Most athletes stretch both before and after working out, in the interest of reducing injury. While there is some question as to the validity of this, stretching does have its benefits. For one thing, stretching helps to strengthen muscles. In addition, stretching enables one to increase range of motion (ROM). A full ROM means a muscle can go without tearing or pulling.
An example of stretching is to bend over and touch your toes, holding the position until it becomes uncomfortable, usually for 15 to 30 seconds. Another example would be to lean against a wall, pushing out first one leg, then the other, and holding the position. These types of stretches are called static stretching.
Another type of stretching is known as ballistic (or dynamic) stretching. Ballistic stretching involves bouncing or rhythmic motions, such as kicking one’s leg up in the air. This type of stretch is less effective, and more dangerous than, static stretching.
Some people believe stretching is important to reduce the likelihood of muscle soreness after exercise. There are many studies that both prove and disprove this theory, so the case for reducing muscle soreness is still out for deliberation.

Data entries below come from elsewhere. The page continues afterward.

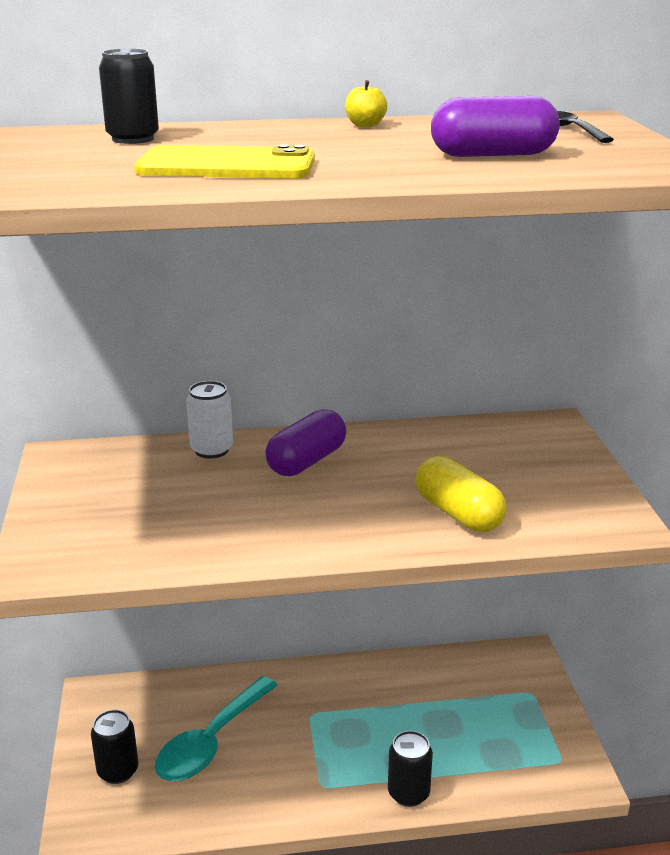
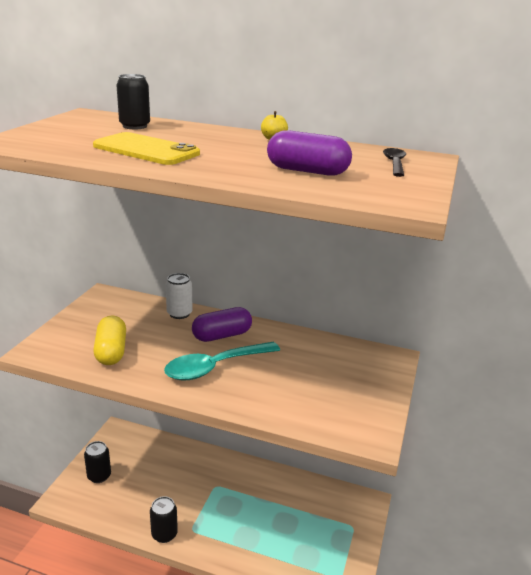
camera: 25 degrees right, 0 degrees up
(211, 742) = (154, 479): turquoise spoon -> turquoise spoon (215, 367)
(408, 793) = (235, 555): black can -> black can (164, 534)
(458, 513) = (275, 395): yellow capsule -> yellow capsule (111, 351)

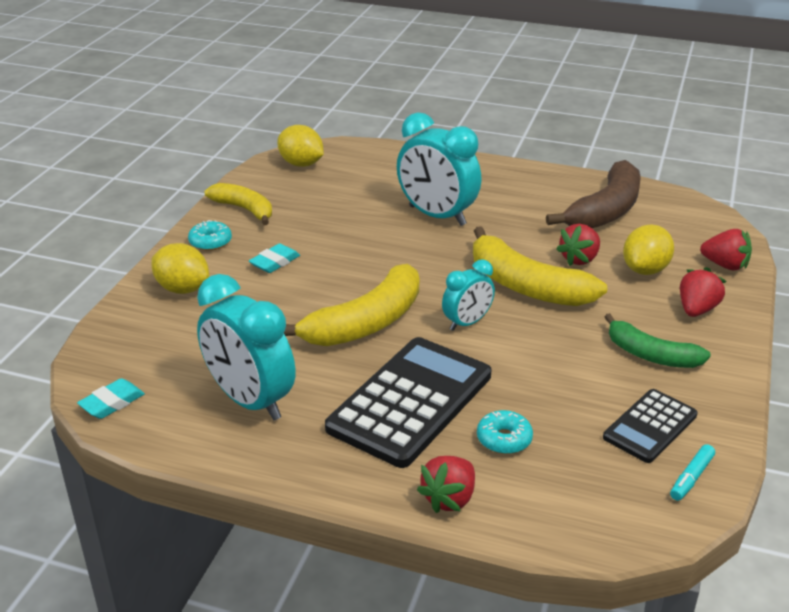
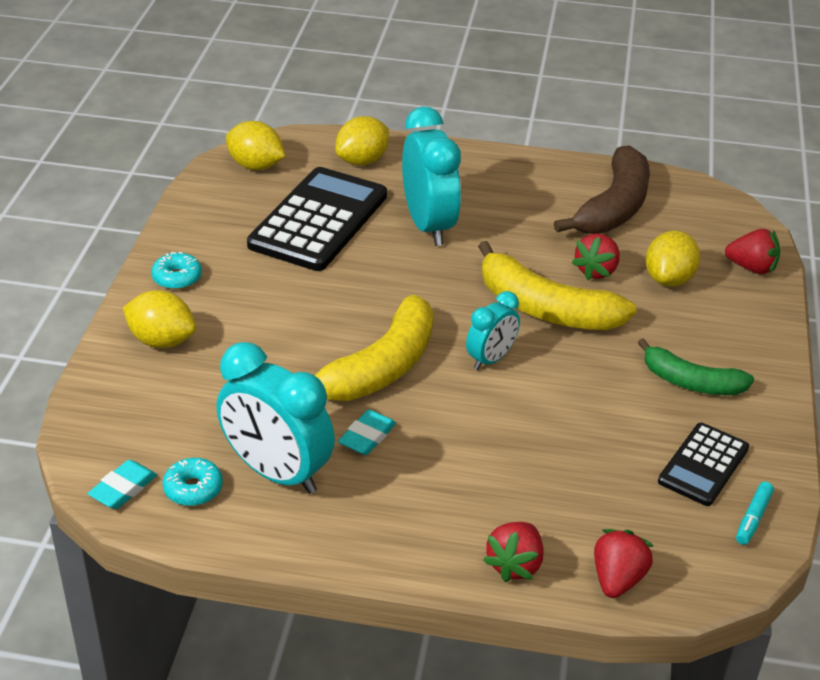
camera: 10 degrees left, 5 degrees up
(244, 209) = (205, 231): yellow banana -> none
(275, 262) = (259, 299): turquoise eraser -> turquoise eraser (367, 436)
(392, 165) = (362, 161): none -> yellow lemon
(410, 401) = (450, 458): black calculator -> black calculator (318, 220)
(437, 216) = (428, 226): turquoise clock -> turquoise clock turned 135 degrees counterclockwise
(504, 439) = (557, 493): turquoise donut -> turquoise donut (193, 489)
(696, 309) = (730, 324): red strawberry -> red strawberry (617, 579)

In addition to a pre-workout stretch, you may opt to stretch after your workout. This can be known as a cool down. After an intense workout, stretching is valuable in helping the muscles to relax, and bringing your heart rate down slowly.
Note the similarities and differences between warming-up and stretching. They may appear the same but they really are different. Warming up alone does not affect your muscle’s ROM; however, a warm-up followed by stretching can indeed increase your ROM.
Both warming-up and stretching have their advantages. Stretching itself does not prevent injury, but a warm-up prepares your muscles for stretching, which aids in avoiding any injury.
To achieve the best results of your workout, you should do both. Remember to do your warm-up first, and then your stretch.